§ Prompt 1
Present the entries below the passage on Saudi political prisoners as a Markdown table with the columns Row and Line, numbering each row and omitting blank lines. Begin at the first line of the entries and stop after the line that contains "scientific name: Poecile montanus".

The latter was detained without charge or trial in 2018 and remains behind bars.
Adel al-Saeed of ESOHR said that Saudi Arabia was not releasing political prisoners even after they had served their prison term.
While the Saudi regime has always been brutal towards those demanding basic rights, the campaign of oppression has intensified since the ascent of MbS to power.
Scores of academics, human rights activists, lawyers, preachers, economists and women’s rights activists have been arrested and languish in prison.
There is no codified law in Saudi Arabia.
The whim of the presiding judge passes for law.
Judges are notorious for pandering to MbS’ wishes.
They know that any person who has been arrested has clearly run afoul of the crown prince.
They are sentenced to harsh prison terms.
Even lawyers defending clients have been sentenced to prison for the temerity of defending the accused!
They did not kill anyone.
They simply called for peace between fellow Muslims.

§ Prompt 2
Extend the passage on Saudi political prisoners, picking up after its final sentence.

§ Working data
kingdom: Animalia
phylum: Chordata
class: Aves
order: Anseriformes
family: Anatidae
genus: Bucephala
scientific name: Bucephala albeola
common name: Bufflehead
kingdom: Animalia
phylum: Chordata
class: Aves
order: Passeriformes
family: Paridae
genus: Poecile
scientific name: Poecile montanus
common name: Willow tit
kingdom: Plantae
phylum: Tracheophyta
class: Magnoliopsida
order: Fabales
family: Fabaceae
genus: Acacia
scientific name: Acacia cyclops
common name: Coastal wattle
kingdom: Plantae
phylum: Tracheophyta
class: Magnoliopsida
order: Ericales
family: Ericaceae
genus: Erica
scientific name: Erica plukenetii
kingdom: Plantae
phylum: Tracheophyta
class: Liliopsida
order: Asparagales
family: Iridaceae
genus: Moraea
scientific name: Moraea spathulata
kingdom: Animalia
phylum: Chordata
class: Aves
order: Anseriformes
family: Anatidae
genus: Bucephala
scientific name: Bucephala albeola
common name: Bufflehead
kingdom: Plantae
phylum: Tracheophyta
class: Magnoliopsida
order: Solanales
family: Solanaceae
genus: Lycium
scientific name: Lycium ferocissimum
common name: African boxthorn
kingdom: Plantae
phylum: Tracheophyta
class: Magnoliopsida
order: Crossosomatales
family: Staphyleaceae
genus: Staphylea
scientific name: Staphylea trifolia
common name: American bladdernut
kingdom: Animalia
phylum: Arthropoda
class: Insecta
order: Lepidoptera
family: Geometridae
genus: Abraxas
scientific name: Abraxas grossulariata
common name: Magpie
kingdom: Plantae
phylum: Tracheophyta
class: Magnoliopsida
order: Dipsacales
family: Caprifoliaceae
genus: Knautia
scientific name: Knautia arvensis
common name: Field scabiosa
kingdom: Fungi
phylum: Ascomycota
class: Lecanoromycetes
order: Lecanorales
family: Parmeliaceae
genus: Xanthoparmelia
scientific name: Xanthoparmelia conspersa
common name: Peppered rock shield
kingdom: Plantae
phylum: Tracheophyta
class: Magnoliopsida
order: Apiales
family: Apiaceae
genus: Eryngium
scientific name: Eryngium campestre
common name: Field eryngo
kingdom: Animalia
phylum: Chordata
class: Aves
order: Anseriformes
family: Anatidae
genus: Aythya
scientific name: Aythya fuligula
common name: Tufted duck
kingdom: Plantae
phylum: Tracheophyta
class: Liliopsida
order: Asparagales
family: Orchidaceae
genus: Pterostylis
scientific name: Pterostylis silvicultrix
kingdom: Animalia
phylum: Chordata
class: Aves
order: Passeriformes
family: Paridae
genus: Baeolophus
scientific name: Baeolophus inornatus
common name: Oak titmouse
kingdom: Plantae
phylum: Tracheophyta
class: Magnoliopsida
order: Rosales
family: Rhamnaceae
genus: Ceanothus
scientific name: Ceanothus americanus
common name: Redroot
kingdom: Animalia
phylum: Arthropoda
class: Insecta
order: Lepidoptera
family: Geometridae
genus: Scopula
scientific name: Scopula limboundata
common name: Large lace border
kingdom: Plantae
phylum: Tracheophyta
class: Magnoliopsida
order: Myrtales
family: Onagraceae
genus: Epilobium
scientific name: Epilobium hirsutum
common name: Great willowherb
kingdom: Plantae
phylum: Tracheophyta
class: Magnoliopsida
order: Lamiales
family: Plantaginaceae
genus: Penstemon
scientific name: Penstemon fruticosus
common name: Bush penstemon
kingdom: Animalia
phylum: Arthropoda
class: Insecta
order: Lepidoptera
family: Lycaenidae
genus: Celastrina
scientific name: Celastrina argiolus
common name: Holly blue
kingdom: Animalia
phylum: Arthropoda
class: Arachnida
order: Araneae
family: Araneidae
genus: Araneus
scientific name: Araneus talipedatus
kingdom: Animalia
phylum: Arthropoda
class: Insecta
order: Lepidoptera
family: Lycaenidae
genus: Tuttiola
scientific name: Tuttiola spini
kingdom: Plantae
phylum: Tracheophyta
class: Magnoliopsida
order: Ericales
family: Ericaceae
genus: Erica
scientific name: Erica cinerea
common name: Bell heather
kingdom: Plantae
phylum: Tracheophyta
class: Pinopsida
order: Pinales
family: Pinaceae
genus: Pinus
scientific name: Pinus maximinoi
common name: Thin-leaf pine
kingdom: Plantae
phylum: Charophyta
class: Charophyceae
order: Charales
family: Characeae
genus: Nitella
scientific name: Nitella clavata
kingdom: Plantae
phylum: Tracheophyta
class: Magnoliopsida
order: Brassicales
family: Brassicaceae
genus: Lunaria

§ Reply 1
| Row | Line |
|---|---|
| 1 | kingdom: Animalia |
| 2 | phylum: Chordata |
| 3 | class: Aves |
| 4 | order: Anseriformes |
| 5 | family: Anatidae |
| 6 | genus: Bucephala |
| 7 | scientific name: Bucephala albeola |
| 8 | common name: Bufflehead |
| 9 | kingdom: Animalia |
| 10 | phylum: Chordata |
| 11 | class: Aves |
| 12 | order: Passeriformes |
| 13 | family: Paridae |
| 14 | genus: Poecile |
| 15 | scientific name: Poecile montanus |

§ Reply 2
The case of Sheikh Salman al-Awdah is instructive.
In September 2017, he had prayed for reconciliation between Saudi Arabia and Qatar.
This was soon after MbS cut off relations with its smaller neighbour and imposed harsh sanctions on it.
In January 2021, MbS made up with Qatar and invited the Emir, Sheikh Tamim bin Hamad al-Thani to Saudi Arabia.
Relations have been fully restored.
MbS even attended the opening ceremony of the FIFA world cup two days ago (November 20) and was warmly received by Sheikh Hamad.
So, why is Sheikh Salman still in prison and facing the death sentence?
This is what Saudi Arabia, a society ruled by savages, is all about.